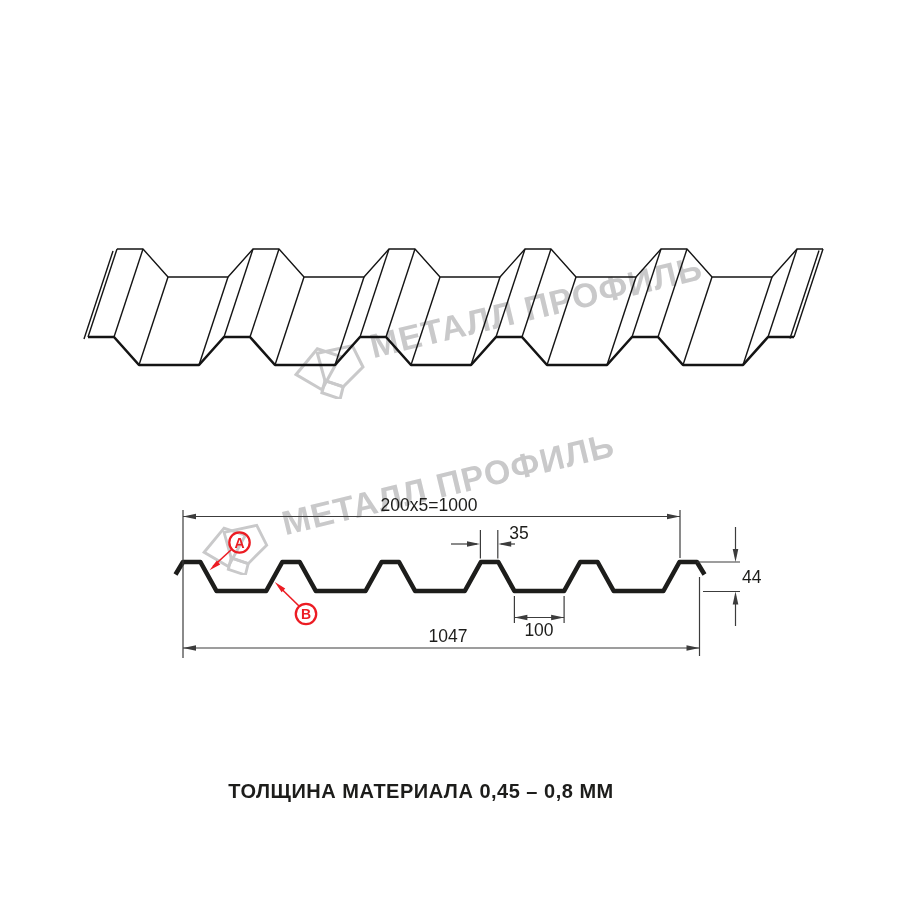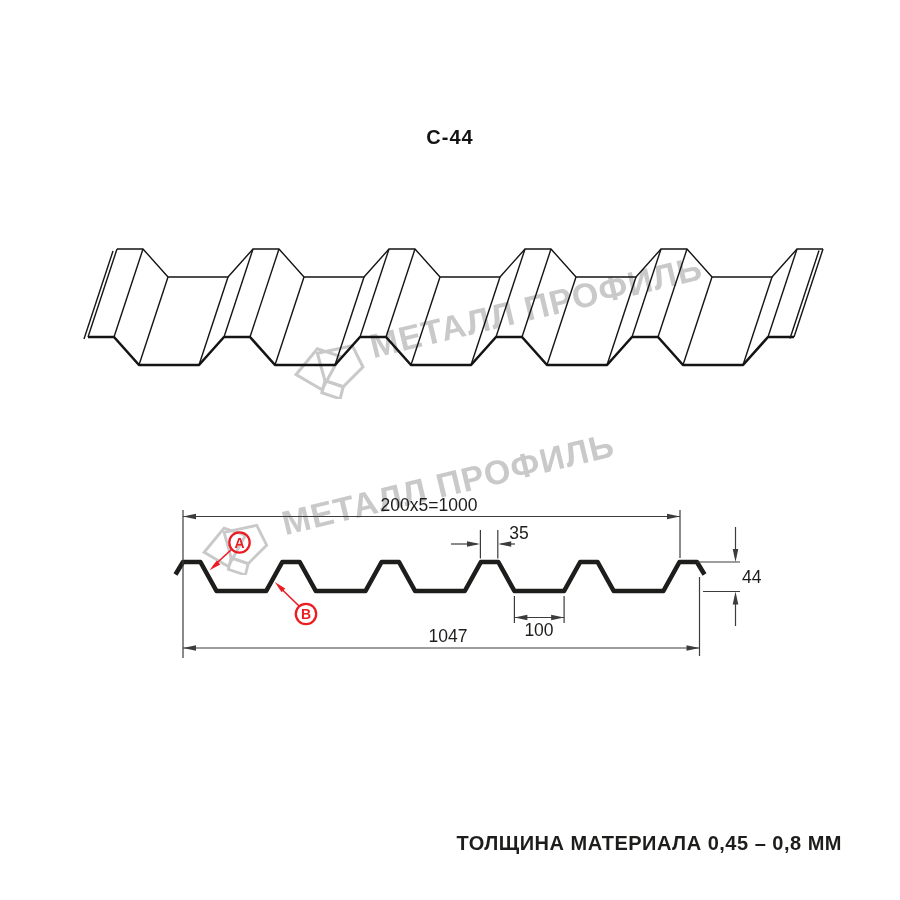--- a/index.html
+++ b/index.html
@@ -2,40 +2,39 @@
 <html><head>
 <meta charset="utf-8">
 <style>
   html,body{margin:0;padding:0;background:#fff;}
   .page{position:relative;width:900px;height:900px;background:#ffffff;overflow:hidden;
         font-family:"Liberation Sans", sans-serif;}
   .title{position:absolute;left:0;top:74px;width:900px;text-align:center;
          font-size:47px;font-weight:bold;letter-spacing:2px;color:#141414;}
   .subtitle{position:absolute;left:0;top:126px;width:900px;text-align:center;
          font-size:20px;font-weight:bold;letter-spacing:1px;color:#141414;}
-  .footer{position:absolute;left:0;top:832px;width:842px;text-align:right;
+  .footer{position:absolute;left:0;top:780px;width:842px;text-align:center;
          font-size:20px;font-weight:bold;letter-spacing:0.5px;color:#1d1d1b;}
   .wm{position:absolute;color:#c9c9ca;pointer-events:none;}
   .wm-text{position:absolute;font-size:34px;font-weight:bold;letter-spacing:1px;
          color:#c9c9ca;white-space:nowrap;transform-origin:0 0;}
   .wm1-text{left:366px;top:328px;transform:rotate(-13.5deg);}
   .wm2-text{left:278px;top:505px;transform:rotate(-13.5deg);}
   .wm-logo{position:absolute;}
   .wm1-logo{left:290px;top:341px;}
   .wm2-logo{left:198px;top:521px;}
   #draw{position:absolute;left:0;top:0;}
   text.dim{font-family:"Liberation Sans",sans-serif;font-size:17.5px;fill:#1d1d1b;}
   text.redlbl{font-family:"Liberation Sans",sans-serif;font-size:14px;font-weight:bold;}
 </style>
 </head>
 <body>
 
 <div class="page">
 
-  <div class="subtitle">С-44</div>
 
   <div class="wm">
     <svg class="wm-logo wm1-logo" width="76" height="58" viewBox="0 0 100 76">
       <g fill="none" stroke="#c9c9ca" stroke-width="4">
         <path d="M8,44 L36,10 L66,20 L42,64 Z"></path>
         <path d="M36,16 L82,6 L96,34 L70,60 L46,52 Z"></path>
         <path d="M46,52 L70,60 L66,76 L42,68 Z"></path>
       </g>
     </svg>
     <div class="wm-text wm1-text">МЕТАЛЛ ПРОФИЛЬ</div>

____

Which lines above include "none"? Show each of them by copying it.

## FINISHED EXERCISE
   .wm{position:absolute;color:#c9c9ca;pointer-events:none;}
       <g fill="none" stroke="#c9c9ca" stroke-width="4">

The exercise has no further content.